> Task goal
What is needed is an exact copy of the line that contains "text_box [0, 231, 977, 1448]" and of all later lines to the end of the records below, with no other lines.

> Data for this task
- Opening Delimiter -
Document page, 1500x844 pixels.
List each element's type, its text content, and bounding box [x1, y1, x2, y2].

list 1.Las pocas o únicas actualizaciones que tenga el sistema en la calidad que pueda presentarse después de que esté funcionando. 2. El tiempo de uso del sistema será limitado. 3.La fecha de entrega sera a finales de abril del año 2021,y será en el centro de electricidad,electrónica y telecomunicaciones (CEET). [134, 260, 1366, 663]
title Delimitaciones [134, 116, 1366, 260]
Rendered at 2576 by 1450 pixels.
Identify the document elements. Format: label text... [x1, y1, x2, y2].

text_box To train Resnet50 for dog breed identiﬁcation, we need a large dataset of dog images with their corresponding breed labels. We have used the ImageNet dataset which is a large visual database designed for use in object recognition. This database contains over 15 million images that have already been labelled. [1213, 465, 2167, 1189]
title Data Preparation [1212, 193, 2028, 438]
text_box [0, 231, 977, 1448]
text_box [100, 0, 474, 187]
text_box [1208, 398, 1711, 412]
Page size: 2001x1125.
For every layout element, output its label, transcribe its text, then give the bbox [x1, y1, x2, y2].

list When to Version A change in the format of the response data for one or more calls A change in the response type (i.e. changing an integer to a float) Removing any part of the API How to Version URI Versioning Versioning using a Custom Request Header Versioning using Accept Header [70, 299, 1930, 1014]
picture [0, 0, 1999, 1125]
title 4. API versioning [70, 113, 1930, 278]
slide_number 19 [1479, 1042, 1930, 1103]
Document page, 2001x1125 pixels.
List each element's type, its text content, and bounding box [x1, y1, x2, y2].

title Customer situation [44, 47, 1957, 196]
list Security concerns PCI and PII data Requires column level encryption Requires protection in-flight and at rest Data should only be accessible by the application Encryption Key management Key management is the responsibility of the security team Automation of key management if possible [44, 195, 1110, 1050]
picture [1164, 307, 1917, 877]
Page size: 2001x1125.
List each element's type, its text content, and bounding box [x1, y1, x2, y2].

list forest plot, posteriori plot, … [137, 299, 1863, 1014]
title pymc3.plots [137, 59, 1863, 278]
- Closing Delimiter -
> Your solution
text_box [0, 231, 977, 1448]
text_box [100, 0, 474, 187]
text_box [1208, 398, 1711, 412]
Page size: 2001x1125.
For every layout element, output its label, transcribe its text, then give the bbox [x1, y1, x2, y2].

list When to Version A change in the format of the response data for one or more calls A change in the response type (i.e. changing an integer to a float) Removing any part of the API How to Version URI Versioning Versioning using a Custom Request Header Versioning using Accept Header [70, 299, 1930, 1014]
picture [0, 0, 1999, 1125]
title 4. API versioning [70, 113, 1930, 278]
slide_number 19 [1479, 1042, 1930, 1103]
Document page, 2001x1125 pixels.
List each element's type, its text content, and bounding box [x1, y1, x2, y2].

title Customer situation [44, 47, 1957, 196]
list Security concerns PCI and PII data Requires column level encryption Requires protection in-flight and at rest Data should only be accessible by the application Encryption Key management Key management is the responsibility of the security team Automation of key management if possible [44, 195, 1110, 1050]
picture [1164, 307, 1917, 877]
Page size: 2001x1125.
List each element's type, its text content, and bounding box [x1, y1, x2, y2].

list forest plot, posteriori plot, … [137, 299, 1863, 1014]
title pymc3.plots [137, 59, 1863, 278]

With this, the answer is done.